原文抜粋:
********

BPD(境界性パーソナリティ障害)の患者が継続的に仕事を続ける上でしていた工夫には以下の3つの戦略が含まれていた。

1.自律戦略

2.対人関係に関する戦略

3.業務に関する戦略

自律戦略とは、業務中に生じるネガティブな感情をうまくコントロールしたり、職場のルールを守ったり、仕事と私生活をうまく調和させたりする目的でおこなわれる戦略である。

多くの場合に取られていた戦略は、健康的な生活習慣を維持することに関連したものであった。

(これは多くのBPD患者が陥りがちな生活習慣の対極[=正反対]であることに注目すべきである)。

規則正しい生活を送り、良質な睡眠を取ること、適度な運動をすること、仕事以外で趣味などの社会的な活動をおこなうよう心がけることなどは、その代表的なものである。

ある患者は以下のように述べた。

「私は毎日身体を動かしています(ダンス教室、ランニング、犬の散歩、ジムでの運動など)。そうすることでエネルギーを発散し、心配事についてくよくよ考えなくて済むのです。身体を動かした後はいつも気分が良くなり、休まった気がします」

また、多くの患者は、自宅では仕事のことについて考えないように心がけるなど、仕事と私生活を区切るための工夫を凝らしていた。

さらに、深呼吸やマインドフルネス(禅の瞑想技法)、STOPテクニック(感情的になった時や強いストレスを感じた時に、冷静さを取り戻すための心理的技法)を用いていると報告する患者も多かった。

(ちなみにSTOPとは、Stop[止まる]、Take a breath[息を吸う]、Observe[観察する]、Proceed[次に何をするかを慎重に(=マインドフルに)検討する]の頭文字を取ったものである)。

自分の達成を認めたり、小さな成功を祝ったりすることを通して、仕事を継続する意欲を高めようとする試みも、比較的多く報告された試みの一つである。

「自分を褒めるようにしています。『今日はここが良く出来た』と確認すると、仕事に行くモチベーションになるのです」と述べた患者の戦略は、その代表的なものと言えるだろう。

以上からわかるように、仕事をしている患者の大半は、自律戦略として前向きで適応的な方法を用いていた。

自傷行為などの、仕事に悪影響を与える可能性がある方法を用いていた患者もいたのは事実だが、その数は極めて少数であった。

これまでに述べたことからもわかるように、自律戦略は普段の生活習慣と強い関連を持つから、仕事をしている時にだけ、あるいは就職が決まってからおこなえば良いようなものではない、という点に注意すべきである。

対人関係上の戦略とは、職場での人間関係をできるだけ健全でシンプルなものに保つための工夫である。

たとえば多くの患者は、職場で会話をおこなう際に、対立的な態度を取るのではなく、全ての人の考え方を考慮に入れ、傾聴するよう心がけると述べた。

(これは多くのBPD患者が陥りがちな対人関係の持ち方の対極[=正反対]であることに注目すべきである)。

興味深いのは、とりわけ同僚とのやり取りにおいて、「個人的な会話や自己開示を控えることで、感情的な距離を保つようにしている」と述べる患者が多かったことである。

********

演習用資料:
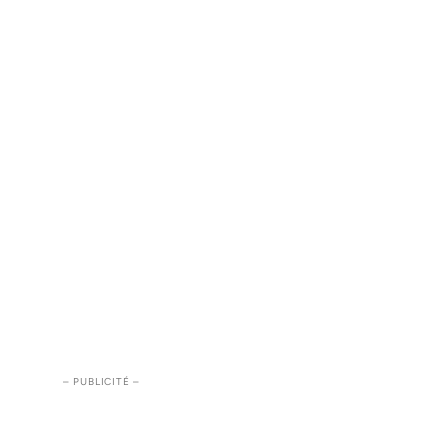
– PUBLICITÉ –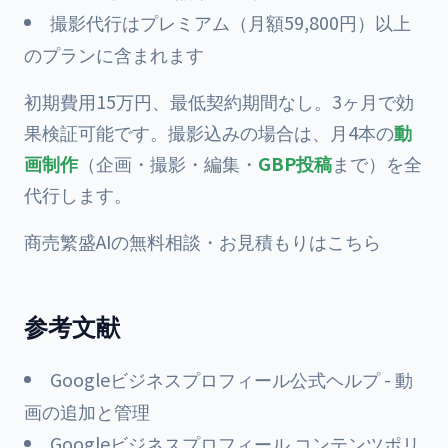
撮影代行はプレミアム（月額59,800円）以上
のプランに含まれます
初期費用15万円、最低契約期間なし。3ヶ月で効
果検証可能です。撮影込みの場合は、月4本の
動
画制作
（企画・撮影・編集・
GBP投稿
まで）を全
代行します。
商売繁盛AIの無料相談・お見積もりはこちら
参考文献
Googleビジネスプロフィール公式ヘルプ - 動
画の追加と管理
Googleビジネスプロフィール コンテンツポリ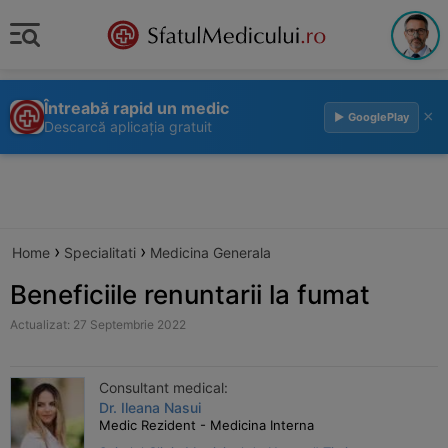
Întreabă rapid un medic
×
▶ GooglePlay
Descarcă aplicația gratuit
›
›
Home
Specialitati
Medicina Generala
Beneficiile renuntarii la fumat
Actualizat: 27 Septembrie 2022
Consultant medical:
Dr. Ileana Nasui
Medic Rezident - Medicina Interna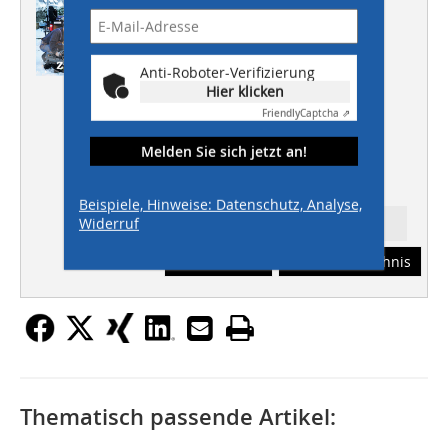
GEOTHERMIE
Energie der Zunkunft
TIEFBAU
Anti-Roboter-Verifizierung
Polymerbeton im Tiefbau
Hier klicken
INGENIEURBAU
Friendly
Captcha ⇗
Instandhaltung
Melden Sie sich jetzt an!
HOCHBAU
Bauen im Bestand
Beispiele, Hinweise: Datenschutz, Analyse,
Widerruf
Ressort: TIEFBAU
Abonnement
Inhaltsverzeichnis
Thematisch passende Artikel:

********

作成する内容:
BPD患者の就労上の工夫を述べた文章のうち、「さらに、深呼吸やマインドフル」を含む語句で始まり「という点に注意すべきである。」で終わる部分を、一字も変えずに再掲せよ。

演習の解答:
さらに、深呼吸やマインドフルネス(禅の瞑想技法)、STOPテクニック(感情的になった時や強いストレスを感じた時に、冷静さを取り戻すための心理的技法)を用いていると報告する患者も多かった。

(ちなみにSTOPとは、Stop[止まる]、Take a breath[息を吸う]、Observe[観察する]、Proceed[次に何をするかを慎重に(=マインドフルに)検討する]の頭文字を取ったものである)。

自分の達成を認めたり、小さな成功を祝ったりすることを通して、仕事を継続する意欲を高めようとする試みも、比較的多く報告された試みの一つである。

「自分を褒めるようにしています。『今日はここが良く出来た』と確認すると、仕事に行くモチベーションになるのです」と述べた患者の戦略は、その代表的なものと言えるだろう。

以上からわかるように、仕事をしている患者の大半は、自律戦略として前向きで適応的な方法を用いていた。

自傷行為などの、仕事に悪影響を与える可能性がある方法を用いていた患者もいたのは事実だが、その数は極めて少数であった。

これまでに述べたことからもわかるように、自律戦略は普段の生活習慣と強い関連を持つから、仕事をしている時にだけ、あるいは就職が決まってからおこなえば良いようなものではない、という点に注意すべきである。